▸ **DATA FOR REVIEW**:

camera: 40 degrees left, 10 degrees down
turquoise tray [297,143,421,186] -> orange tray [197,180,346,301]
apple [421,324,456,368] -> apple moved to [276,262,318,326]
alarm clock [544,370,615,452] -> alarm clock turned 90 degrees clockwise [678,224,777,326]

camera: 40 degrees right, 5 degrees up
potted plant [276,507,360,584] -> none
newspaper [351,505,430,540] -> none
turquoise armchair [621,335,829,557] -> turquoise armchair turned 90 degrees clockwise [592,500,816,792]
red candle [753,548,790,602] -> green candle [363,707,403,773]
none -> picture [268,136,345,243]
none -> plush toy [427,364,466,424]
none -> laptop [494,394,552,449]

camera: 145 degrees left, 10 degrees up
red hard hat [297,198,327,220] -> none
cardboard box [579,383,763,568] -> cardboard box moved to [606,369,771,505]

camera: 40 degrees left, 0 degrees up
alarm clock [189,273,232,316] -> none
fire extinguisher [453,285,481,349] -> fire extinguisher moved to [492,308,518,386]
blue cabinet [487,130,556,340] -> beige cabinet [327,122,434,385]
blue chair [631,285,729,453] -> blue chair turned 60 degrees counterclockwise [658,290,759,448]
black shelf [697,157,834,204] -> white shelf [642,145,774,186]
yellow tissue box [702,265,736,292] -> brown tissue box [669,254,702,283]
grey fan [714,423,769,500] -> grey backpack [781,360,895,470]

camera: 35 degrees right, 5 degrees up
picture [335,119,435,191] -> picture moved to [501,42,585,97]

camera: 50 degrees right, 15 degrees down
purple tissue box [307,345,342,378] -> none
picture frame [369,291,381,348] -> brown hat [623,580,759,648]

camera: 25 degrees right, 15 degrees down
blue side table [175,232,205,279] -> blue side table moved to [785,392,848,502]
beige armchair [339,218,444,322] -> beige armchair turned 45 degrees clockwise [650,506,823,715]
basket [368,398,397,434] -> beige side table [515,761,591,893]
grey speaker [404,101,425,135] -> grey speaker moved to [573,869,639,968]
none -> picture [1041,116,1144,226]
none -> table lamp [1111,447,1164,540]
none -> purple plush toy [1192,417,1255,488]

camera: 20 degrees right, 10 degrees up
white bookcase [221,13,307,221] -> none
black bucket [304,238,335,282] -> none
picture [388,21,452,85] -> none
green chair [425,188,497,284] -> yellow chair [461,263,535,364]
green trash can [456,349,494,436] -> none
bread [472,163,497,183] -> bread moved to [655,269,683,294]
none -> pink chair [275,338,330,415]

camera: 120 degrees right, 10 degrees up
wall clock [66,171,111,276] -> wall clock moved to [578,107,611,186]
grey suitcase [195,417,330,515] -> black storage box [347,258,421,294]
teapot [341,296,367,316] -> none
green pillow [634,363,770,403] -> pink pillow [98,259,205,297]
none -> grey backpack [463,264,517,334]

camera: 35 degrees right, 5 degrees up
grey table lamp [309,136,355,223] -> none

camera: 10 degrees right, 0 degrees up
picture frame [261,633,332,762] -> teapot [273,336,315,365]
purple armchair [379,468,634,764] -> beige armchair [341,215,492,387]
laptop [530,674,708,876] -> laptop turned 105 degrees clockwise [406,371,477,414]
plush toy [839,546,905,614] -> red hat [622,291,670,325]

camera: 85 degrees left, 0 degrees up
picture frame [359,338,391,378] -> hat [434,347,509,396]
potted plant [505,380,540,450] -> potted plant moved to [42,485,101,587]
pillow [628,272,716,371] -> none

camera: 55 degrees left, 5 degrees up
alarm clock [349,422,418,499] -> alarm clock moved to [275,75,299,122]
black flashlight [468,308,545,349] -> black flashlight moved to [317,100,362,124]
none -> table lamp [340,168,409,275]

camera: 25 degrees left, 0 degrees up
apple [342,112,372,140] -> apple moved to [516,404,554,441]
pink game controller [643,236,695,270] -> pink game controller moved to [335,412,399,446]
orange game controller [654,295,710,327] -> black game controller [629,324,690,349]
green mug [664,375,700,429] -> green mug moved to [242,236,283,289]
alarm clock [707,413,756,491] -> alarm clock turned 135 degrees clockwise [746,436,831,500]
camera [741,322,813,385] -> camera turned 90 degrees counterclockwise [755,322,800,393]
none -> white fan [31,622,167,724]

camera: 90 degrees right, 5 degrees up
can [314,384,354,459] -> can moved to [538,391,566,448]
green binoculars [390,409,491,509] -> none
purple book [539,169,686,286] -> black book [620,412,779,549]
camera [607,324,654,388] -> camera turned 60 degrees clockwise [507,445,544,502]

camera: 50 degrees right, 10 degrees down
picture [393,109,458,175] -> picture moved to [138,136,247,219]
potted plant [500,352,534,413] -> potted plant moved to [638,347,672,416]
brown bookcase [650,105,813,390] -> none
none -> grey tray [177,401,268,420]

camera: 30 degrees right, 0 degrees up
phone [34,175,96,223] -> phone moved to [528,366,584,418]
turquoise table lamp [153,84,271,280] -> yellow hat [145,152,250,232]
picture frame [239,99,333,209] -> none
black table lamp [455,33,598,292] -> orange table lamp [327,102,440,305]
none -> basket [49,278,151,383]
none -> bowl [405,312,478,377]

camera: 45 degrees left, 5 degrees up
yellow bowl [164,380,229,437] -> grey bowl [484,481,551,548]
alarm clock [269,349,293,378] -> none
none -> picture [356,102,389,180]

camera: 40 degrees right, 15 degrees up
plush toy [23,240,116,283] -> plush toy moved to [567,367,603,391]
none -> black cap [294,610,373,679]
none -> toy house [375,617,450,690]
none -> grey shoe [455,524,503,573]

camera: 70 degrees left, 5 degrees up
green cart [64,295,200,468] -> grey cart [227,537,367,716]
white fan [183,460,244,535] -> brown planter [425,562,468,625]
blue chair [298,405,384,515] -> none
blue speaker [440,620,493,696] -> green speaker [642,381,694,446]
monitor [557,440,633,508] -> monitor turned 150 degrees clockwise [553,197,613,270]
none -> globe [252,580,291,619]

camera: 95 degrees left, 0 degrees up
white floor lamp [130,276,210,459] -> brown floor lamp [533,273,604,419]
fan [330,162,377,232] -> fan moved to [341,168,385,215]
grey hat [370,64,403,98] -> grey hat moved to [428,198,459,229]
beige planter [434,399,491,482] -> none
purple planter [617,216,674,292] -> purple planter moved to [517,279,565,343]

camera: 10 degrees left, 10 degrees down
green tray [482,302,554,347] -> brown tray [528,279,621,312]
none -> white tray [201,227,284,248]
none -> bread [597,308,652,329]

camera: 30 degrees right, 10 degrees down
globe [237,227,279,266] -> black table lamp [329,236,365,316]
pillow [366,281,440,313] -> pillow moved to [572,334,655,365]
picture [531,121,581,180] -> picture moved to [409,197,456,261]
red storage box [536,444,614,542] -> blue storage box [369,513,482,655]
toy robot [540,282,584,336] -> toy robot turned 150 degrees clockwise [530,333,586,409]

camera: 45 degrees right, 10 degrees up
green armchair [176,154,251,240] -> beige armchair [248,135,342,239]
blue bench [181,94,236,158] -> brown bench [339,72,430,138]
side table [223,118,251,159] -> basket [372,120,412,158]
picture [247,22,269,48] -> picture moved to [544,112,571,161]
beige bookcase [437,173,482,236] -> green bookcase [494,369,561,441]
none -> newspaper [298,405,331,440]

▸ **DIRECTIONS**:
Among the entries, work out how many lines include the word "beige". Answer with that number only.

▸ **EXERCISE ANSWER**:
7